##### DOCUMENTO FUENTE #####
Tocar diversos temas desde varias perspectivas no es cosa fácil. La drogadicción, la disfuncionalidad familiar, la devoción religiosa y la homosexualidad se abordan en igualdad de importancia que consigue el equilibrio adecuado. Son distintos miembros de la familia quienes representan cada ámbito y, a causa de ello, los encontronazos son constantes.
La manera de encontrar las brechas generacionales no son conflictivas en su totalidad, pues los puntos de reconciliación -como cuando el padre de Zach siempre encuentra el momento perfecto para cantar en las navidades y la boda de Christian, el hijo mayor- se vuelven un respiro para las diferencias. No importan las condiciones de cada individuo, tarde o temprano en la familia hay perdón y momentos disfrutables (lo que hace ver mayor realismo y menos melodrama forzado).
La carga de simbolismos en la obra es enriquecedora. Los puentes de las transformaciones de Zach son significativos: la decepción y negación de la fe (de la niñez a la adolescencia, al momento de perder el crucifijo en el fondo del agua); también la primera escena en la que el disco se rompe (que bien puede simbolizar la ruptura entre padre e hijo). Esa escena se retoma cuando Zach le regala uno nuevo al regresar de Tierra Santa -la renovación de la relación- y finalmente cuando Yvan, su hermano menor, lo quiebra (algo así como pasar la estafeta).
La música es pieza clave para descifrar lo que viene o bien, para atender mejor la situación emocional de los personajes de forma no tan explícita. Por ejemplo, suena Sympathy for the Devil de The Rolling Stones en plena misa de navidad mientras Zach asciende al cielo, como un desafío a lo establecido. La relativa malicia que Zach adquiere en su juventud es fondeada con Pink Floyd, su condición sexual más llevadera con David Bowie y las dolencias cubiertas de mota con The Cure. El aspecto generacional también está marcado por la música, teniendo a Gervais, su padre, a la cabeza de las causas de los acontecimientos y, por supuesto, a Patsy Cline y Charles Aznavour (sus contemporáneos) como plato principal del soundtrack.
##### REGISTROS DE DATOS #####
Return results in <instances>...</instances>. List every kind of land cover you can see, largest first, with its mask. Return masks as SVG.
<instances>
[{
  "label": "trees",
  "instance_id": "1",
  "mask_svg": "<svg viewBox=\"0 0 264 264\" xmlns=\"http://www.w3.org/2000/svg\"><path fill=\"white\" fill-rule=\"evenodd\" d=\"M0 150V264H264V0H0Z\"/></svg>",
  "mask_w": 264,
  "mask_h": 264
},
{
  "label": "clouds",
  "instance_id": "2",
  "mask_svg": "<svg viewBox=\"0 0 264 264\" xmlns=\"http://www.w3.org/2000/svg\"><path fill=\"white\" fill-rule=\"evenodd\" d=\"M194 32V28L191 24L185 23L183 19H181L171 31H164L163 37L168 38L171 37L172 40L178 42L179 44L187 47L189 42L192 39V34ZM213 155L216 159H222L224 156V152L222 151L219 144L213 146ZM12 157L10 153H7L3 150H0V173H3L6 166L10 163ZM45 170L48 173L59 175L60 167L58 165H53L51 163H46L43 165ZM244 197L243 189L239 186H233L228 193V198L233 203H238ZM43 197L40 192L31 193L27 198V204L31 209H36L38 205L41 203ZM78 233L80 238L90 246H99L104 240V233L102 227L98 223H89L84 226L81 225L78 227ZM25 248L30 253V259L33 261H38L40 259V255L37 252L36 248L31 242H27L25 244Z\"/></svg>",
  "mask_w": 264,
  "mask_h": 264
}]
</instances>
#####
▶ ACCIONES A REALIZAR:
**a.** Indique si cada afirmación concuerda con el documento fuente, respondiendo sí o no y citando literalmente las palabras que lo deciden: (i) Yvan es el hermano menor de Zach; (ii) el padre de Zach se llama Christian; (iii) Sympathy for the Devil suena durante una boda.
**b.** Responda con base en el documento fuente:
(i) ¿Con qué grupo se acompañan las dolencias cubiertas de mota?
(ii) ¿De dónde regresa Zach cuando regala un disco nuevo?
(iii) ¿Qué pierde Zach en el fondo del agua?
**c.** Traduzca al inglés la siguiente oración del documento fuente: "No importan las condiciones de cada individuo, tarde o temprano en la familia hay perdón y momentos disfrutables (lo que hace ver mayor realismo y menos melodrama forzado)."
Las líneas no intervienen en nada de esto.

▶ RESPUESTAS DESARROLLADAS:
**a.**
(i) Sí: "Yvan, su hermano menor".
(ii) No: "teniendo a Gervais, su padre".
(iii) No: "suena Sympathy for the Devil de The Rolling Stones en plena misa de navidad".

**b.**
(i) Con The Cure.
(ii) De Tierra Santa.
(iii) El crucifijo.

**c.** Whatever each individual's circumstances, sooner or later there are forgiveness and enjoyable moments in the family (which conveys greater realism and less forced melodrama).